In 1884, Bakhita arrived in Italy accompanying her fifth “master” and a friend of his, Augusto Michieli. Michieli would become her sixth and last owner, after taking her to his house as a servant, since slavery was forbidden in Italy. She worked as a nanny in the Michieli household and became close friends with one of the family’s daughters, Minnina. Years later, both would become nuns in Venice.
It was during her time with the Michieli family that Bakhita came to know God and learned that “he had always remained in her heart,” even in the moments of greatest pain, and that he had given her the strength to be able to endure so much mistreatment.
On Jan. 9, 1890, the saint received baptism, first Communion, and confirmation. From that moment on, she took the Christian name of “Josephine Margaret Fortunate.” She decided to stay in Italy, where she felt safer, far from the danger of being enslaved again, and where she had met the one she had been waiting for all her life — Jesus of Nazareth. Together with Minnina, she entered the novitiate of the Institute of the Sisters of Charity in Venice and would become, years later, a member of the order at the age of 38 on Dec. 7, 1893.
In 1902 she was sent to Venice, where she worked cleaning, cooking, and caring for the poor. Without doing anything “extraordinary,” Bakhita earned the reputation of a saint. Always modest and humble, she maintained a firm faith, making her daily life a beautiful offering to God.
She died on Feb. 8, 1947, in Schio, northern Italy, and thousands of people came to her funeral.
Because of her spirituality, closeness to God, and strength in the face of adversity, St. John Paul II called her a “universal sister” in his homily during her beatification on May 17, 1992, saying: “In our time, in which the unbridled race for power, money, and enjoyment causes so much distrust, violence, and loneliness, the Lord gives us back Sister Bakhita as a universal sister so that she may reveal to us the secret of the truest happiness: the Beatitudes.”
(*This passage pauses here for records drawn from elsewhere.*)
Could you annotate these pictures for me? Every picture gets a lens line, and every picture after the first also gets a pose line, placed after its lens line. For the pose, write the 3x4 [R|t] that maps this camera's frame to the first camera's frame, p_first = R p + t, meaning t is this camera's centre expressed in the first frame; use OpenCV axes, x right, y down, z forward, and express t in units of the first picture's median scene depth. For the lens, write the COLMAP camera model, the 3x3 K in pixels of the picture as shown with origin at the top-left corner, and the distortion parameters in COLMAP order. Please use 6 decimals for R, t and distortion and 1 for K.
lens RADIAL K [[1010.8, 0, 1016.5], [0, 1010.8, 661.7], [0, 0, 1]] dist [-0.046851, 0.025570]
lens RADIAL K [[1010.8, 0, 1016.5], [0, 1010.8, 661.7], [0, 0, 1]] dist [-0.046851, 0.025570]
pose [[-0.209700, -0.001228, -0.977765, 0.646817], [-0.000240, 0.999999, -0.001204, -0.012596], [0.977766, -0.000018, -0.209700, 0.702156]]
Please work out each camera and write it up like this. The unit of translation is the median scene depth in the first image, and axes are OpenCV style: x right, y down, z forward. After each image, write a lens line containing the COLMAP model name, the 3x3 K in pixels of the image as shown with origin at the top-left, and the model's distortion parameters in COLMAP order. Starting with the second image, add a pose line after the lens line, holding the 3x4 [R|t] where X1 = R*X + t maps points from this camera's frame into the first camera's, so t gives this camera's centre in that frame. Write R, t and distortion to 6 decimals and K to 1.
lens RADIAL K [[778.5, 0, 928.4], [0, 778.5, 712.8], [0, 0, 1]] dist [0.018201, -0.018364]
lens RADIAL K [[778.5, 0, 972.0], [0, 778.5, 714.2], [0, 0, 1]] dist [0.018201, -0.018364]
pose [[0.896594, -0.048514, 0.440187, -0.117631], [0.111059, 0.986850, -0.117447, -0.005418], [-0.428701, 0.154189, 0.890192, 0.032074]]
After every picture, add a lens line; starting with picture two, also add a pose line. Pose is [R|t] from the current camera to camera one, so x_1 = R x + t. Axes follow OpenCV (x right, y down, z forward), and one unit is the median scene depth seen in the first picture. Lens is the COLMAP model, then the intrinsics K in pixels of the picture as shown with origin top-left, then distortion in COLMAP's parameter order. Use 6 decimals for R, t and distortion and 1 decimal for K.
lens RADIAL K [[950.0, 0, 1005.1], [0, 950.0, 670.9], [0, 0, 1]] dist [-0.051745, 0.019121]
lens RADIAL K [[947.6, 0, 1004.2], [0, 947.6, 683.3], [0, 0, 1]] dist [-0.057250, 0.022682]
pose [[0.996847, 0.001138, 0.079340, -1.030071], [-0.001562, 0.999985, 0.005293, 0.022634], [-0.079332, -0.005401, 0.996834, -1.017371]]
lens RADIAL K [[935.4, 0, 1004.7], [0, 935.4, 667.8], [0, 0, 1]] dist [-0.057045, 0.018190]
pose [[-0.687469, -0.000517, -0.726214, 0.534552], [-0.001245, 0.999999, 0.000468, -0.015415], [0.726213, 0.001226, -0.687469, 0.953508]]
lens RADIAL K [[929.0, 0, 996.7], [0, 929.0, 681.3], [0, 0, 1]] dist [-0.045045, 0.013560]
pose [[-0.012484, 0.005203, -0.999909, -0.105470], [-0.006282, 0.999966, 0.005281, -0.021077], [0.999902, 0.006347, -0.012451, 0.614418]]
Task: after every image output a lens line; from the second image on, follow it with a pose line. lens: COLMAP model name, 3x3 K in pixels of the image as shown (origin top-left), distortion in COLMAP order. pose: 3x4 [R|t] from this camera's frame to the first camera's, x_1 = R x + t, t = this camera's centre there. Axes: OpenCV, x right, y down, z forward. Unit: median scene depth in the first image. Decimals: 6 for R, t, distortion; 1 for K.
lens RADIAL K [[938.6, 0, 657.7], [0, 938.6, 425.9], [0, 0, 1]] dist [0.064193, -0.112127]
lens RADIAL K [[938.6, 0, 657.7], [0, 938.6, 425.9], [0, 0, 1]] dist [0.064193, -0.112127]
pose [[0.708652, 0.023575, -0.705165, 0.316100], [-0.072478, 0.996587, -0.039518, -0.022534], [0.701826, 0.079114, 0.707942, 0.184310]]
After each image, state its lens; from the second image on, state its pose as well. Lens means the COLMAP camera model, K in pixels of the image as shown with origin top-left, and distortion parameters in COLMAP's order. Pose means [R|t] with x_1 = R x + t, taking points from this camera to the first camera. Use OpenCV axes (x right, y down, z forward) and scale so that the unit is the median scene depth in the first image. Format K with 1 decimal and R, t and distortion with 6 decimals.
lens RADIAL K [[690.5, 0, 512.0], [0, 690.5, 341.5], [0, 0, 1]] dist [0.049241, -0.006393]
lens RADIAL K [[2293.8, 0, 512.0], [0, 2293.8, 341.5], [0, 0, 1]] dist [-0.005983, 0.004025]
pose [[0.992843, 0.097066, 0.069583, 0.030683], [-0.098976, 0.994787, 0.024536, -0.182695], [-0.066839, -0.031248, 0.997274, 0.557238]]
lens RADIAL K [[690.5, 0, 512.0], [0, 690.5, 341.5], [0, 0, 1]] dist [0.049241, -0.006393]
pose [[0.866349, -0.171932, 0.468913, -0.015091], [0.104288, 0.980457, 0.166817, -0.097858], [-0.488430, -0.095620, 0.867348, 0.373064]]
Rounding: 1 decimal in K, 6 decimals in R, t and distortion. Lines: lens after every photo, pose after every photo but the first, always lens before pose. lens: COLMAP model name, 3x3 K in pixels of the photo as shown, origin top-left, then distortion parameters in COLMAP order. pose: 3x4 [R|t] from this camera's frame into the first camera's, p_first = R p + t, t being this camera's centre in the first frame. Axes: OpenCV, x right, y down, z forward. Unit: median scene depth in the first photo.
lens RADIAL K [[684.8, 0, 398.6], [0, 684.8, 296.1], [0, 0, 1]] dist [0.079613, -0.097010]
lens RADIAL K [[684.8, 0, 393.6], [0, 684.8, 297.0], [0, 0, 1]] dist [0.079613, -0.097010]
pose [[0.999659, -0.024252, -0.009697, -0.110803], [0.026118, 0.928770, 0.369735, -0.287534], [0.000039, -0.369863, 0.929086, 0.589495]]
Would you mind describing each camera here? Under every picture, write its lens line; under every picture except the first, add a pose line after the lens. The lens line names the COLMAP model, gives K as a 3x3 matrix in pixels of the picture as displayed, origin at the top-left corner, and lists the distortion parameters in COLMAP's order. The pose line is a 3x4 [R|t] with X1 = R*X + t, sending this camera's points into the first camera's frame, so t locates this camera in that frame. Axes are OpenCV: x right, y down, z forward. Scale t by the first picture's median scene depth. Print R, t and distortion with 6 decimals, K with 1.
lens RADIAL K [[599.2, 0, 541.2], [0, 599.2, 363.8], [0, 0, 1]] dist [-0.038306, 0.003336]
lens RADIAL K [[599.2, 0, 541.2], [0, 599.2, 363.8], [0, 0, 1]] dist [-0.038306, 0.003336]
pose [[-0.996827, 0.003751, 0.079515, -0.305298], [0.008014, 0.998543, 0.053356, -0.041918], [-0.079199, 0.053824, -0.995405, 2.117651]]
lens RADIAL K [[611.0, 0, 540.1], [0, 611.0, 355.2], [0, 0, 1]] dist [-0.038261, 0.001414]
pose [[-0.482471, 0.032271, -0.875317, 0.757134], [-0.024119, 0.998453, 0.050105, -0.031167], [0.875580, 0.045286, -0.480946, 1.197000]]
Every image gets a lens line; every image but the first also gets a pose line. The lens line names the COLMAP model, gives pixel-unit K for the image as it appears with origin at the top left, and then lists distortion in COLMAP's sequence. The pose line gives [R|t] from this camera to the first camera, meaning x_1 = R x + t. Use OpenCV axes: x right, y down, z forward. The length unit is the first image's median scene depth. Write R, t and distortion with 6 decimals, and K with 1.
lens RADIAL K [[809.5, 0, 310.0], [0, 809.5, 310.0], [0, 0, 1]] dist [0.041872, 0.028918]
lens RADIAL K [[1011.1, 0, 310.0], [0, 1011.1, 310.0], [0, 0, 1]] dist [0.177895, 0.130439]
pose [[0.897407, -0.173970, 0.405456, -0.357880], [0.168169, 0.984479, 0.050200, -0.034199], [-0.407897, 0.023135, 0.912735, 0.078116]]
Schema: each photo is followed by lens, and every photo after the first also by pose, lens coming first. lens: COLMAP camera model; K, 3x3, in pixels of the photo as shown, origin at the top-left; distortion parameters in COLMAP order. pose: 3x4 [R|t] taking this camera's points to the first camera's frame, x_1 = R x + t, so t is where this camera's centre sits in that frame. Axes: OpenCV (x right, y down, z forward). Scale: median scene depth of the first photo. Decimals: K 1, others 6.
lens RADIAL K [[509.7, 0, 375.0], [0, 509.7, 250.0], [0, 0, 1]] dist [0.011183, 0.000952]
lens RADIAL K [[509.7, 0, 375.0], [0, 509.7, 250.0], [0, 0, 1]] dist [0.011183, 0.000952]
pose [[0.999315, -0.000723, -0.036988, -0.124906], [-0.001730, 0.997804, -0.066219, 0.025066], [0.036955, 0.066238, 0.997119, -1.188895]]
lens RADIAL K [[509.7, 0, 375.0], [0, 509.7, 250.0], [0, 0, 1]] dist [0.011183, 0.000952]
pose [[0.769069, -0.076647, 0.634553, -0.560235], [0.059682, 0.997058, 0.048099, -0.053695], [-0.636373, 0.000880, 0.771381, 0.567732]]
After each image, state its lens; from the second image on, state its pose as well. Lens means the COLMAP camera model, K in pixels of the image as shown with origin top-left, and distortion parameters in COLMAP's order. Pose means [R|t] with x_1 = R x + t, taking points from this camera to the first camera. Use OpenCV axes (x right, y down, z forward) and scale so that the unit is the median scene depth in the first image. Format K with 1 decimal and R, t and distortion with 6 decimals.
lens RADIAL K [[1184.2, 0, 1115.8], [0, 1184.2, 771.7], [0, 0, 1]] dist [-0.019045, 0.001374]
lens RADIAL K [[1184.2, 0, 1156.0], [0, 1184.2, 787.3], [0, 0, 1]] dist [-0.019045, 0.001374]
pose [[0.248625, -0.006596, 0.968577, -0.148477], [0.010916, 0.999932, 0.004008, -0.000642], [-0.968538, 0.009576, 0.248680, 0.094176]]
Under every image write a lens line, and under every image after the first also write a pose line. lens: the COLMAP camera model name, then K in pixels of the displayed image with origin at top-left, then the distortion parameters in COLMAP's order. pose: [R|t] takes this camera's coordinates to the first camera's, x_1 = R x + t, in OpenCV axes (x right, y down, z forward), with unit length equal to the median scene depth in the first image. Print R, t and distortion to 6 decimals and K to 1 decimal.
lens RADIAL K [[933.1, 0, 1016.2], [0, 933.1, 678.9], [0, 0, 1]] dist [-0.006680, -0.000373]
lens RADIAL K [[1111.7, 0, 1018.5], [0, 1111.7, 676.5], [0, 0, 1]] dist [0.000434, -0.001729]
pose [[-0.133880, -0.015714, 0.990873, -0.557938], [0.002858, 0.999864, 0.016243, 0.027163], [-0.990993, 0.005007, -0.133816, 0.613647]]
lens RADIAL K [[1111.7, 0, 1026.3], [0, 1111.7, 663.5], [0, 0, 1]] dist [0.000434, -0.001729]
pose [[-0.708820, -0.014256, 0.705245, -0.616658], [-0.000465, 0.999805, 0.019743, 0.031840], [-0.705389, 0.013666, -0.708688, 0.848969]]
John Paul II also canonized her in 2000, during the Jubilee of the second millennium, honoring the African people and all those who have suffered slavery throughout history.
In 2007, Pope Benedict XVI used the example of St. Josephine Bakhita in his encyclical Spe Salvi (“In Hope We Were Saved”) to recall what the meaning of hope is:
“Bakhita ... had known only owners who despised and mistreated her or, at best, considered her a useful slave. Now, on the contrary, she heard that there was a ‘Paron’ above all masters, the Lord of all lords, and that this Lord is good, goodness in person. She learned that this Lord also knew her, that he had created her too; moreover, that he loved her. She too was loved, and precisely by the supreme ‘Paron,’ before whom all others are but miserable servants. She was known and loved, and she was expected.”